Duds and Diamonds: Part 1

If you want to find a forever home, you have to look at some duds and diamonds.  The day after Tom and I decided to buy a house, our realtor lined us up with two houses to tour.

Tom and I prioritized the things that were important to us.  We want a house we can grow old in, so it needed a first floor master bedroom, bath, and laundry.  Tom wants at least an acre of land so he has plenty of room to putter.  We want to store the RV on the property.  And I want a place where I can walk every day without driving somewhere.  We don’t want to be too far from church or shopping.

We decided to limit our search to Delaware County, just north of Columbus.  This would keep us within 1/2 hour of John and Jackie and less than an hour to my parents’ house.  Franklin County also has restrictions on parking an RV on your property.  Many new developments in Delaware County also have these restrictions so we wanted to avoid those.

The first two properties met all of our criteria, so they were good places to start.  Would they be duds or diamonds?  Touring them also gave our realtor, Sherri Resnick, an opportunity to meet us and see how important each of our priorities was.
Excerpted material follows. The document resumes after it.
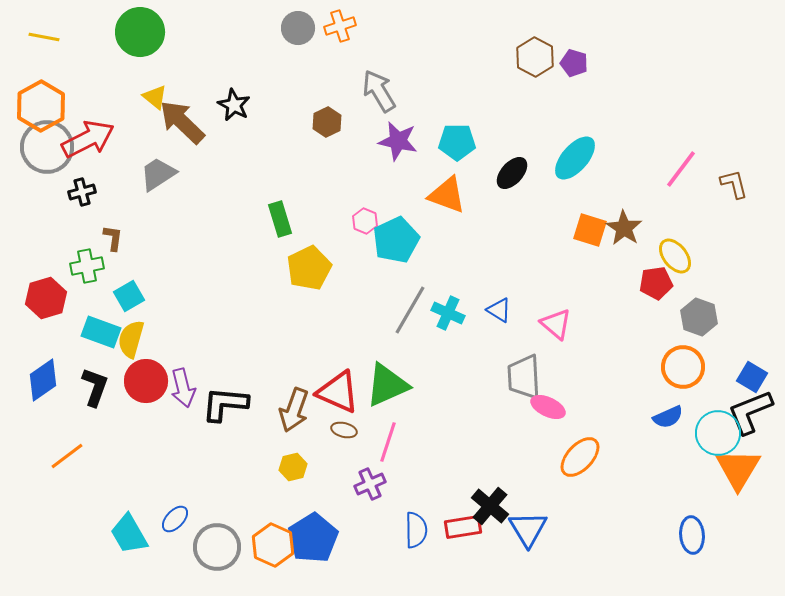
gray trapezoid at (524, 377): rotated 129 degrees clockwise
The first house we looked at was a 3 bedroom, 2 bath ranch on two acres of land on Big Walnut Road.  The pictures of the house on Zillow make it look really good – updated, nice and open.  But it has been on the market for four months with the price being lowered every month.  In a hot market like Columbus, that tells you something.   The property was amazing and backed up to McNamara Park, which meant plenty of tinkering for Tom and walking for me.  But the house!

Definitely a dud.  Someone spent a ton of money to put in new floors and a beautiful new kitchen.  But, like lipstick on a pig, it was a waste of money.  The roof joists were rotting – you could tell by the way the roof sagged outside.  The sunroom and decks were falling down and the barn outbuilding was so rickety we didn’t dare walk in it.  There were two bathrooms and renovation had been started on both and not finished.

Tom and I agreed that the property was nice, but the house was not salvageable.  We both felt we would have to tear it down and start over.  Not something we want to tackle at this point in our lives.  Maybe, as the price continues to come down, someone will want to buy the property for a beautiful new home.

The second house was just down Tussic Road in Westerville.  A 4 bedroom, 2 bath ranch on an acre lot.  The house was very clean and updated but had a strange layout.  There was a living room with two bedrooms and a bath down a hall behind it.  Then there was a large eat-in kitchen with two bedrooms and a bath off of that.  It looked like those two bedrooms were an addition at some point.  Although the rooms were updated, the color choices were so strange that I felt like I would have to redo most of them to live in them.

The house had an acre of lawn around it, with a nice sized two car garage.  But the house and land were leftovers from the days the land was out in the country.  Next door was an even older farmhouse, but everything else in the vicinity was brand new developments.  In the open backyard, we could see into the yards of a half a dozen neighbors.

The house was downhill on a very busy street.  It felt noisy and crowded.  I could walk on the sidewalks and in the neighborhoods but it was definitely city living.  Another dud.

Although both of the houses were duds, Tom and I were not discouraged.  Sherri had plenty of houses for us to look at – lots of properties that met our requirements.  And now she had a better idea of what to show us.

There are always going to be duds and diamonds.  The trick is knowing what is right for you.  What can you live with?  What can you change?  Tomorrow I will write more about our search for the right house for us.